Search code examples
pythonpymupdf

Why is the MuPDF MediaBox of a page smaller than a contained image?


For this example PDF, I did this:

import fitz

doc = fitz.open("PDF-export-example-image-ocr.pdf")

print(f"(1) {doc[0].bound()=}")
print(f"(2) {doc[0].MediaBox=}")
print(f"(3) {doc[0].getImageList()}")


doc.close()

which gives:

(1) doc[0].bound()=Rect(0.0, 0.0, 612.0399780273438, 792.530029296875)

(2) doc[0].MediaBox=Rect(0.0, 0.0, 612.0399780273438, 792.530029296875)

(3) [(15, 0, 1275, 1651, 8, 'DeviceRGB', '', 'R12', 'DCTDecode')]

I expected (1) and (2) to be the same, although I don't understand why there are two ways to get the same.

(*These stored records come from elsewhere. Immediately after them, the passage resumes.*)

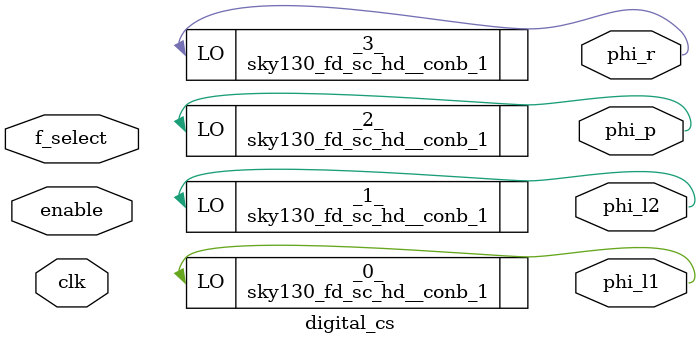
<source format=v>
/* Generated by Yosys 0.30+48 (git sha1 14d50a176d5, gcc 8.3.1 -fPIC -Os) */

module digital_cs(enable, clk, f_select, phi_p, phi_l2, phi_l1, phi_r);
  input clk;
  wire clk;
  input enable;
  wire enable;
  input [7:0] f_select;
  wire [7:0] f_select;
  output phi_l1;
  wire phi_l1;
  output phi_l2;
  wire phi_l2;
  output phi_p;
  wire phi_p;
  output phi_r;
  wire phi_r;
  sky130_fd_sc_hd__conb_1 _0_ (
    .LO(phi_l1)
  );
  sky130_fd_sc_hd__conb_1 _1_ (
    .LO(phi_l2)
  );
  sky130_fd_sc_hd__conb_1 _2_ (
    .LO(phi_p)
  );
  sky130_fd_sc_hd__conb_1 _3_ (
    .LO(phi_r)
  );
endmodule

</source>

What I don't understand is why the value of the image in (3) is so much bigger than the page on which it is. Can somebody explain that?


Solution

  • The image size you see is how many pixels are in the embedded JPEG image resource. That has literally zero effect on how big the image is going to be when drawn on the page. The physical size of the image on the page is entirely decided by the page content stream commands that draw the image.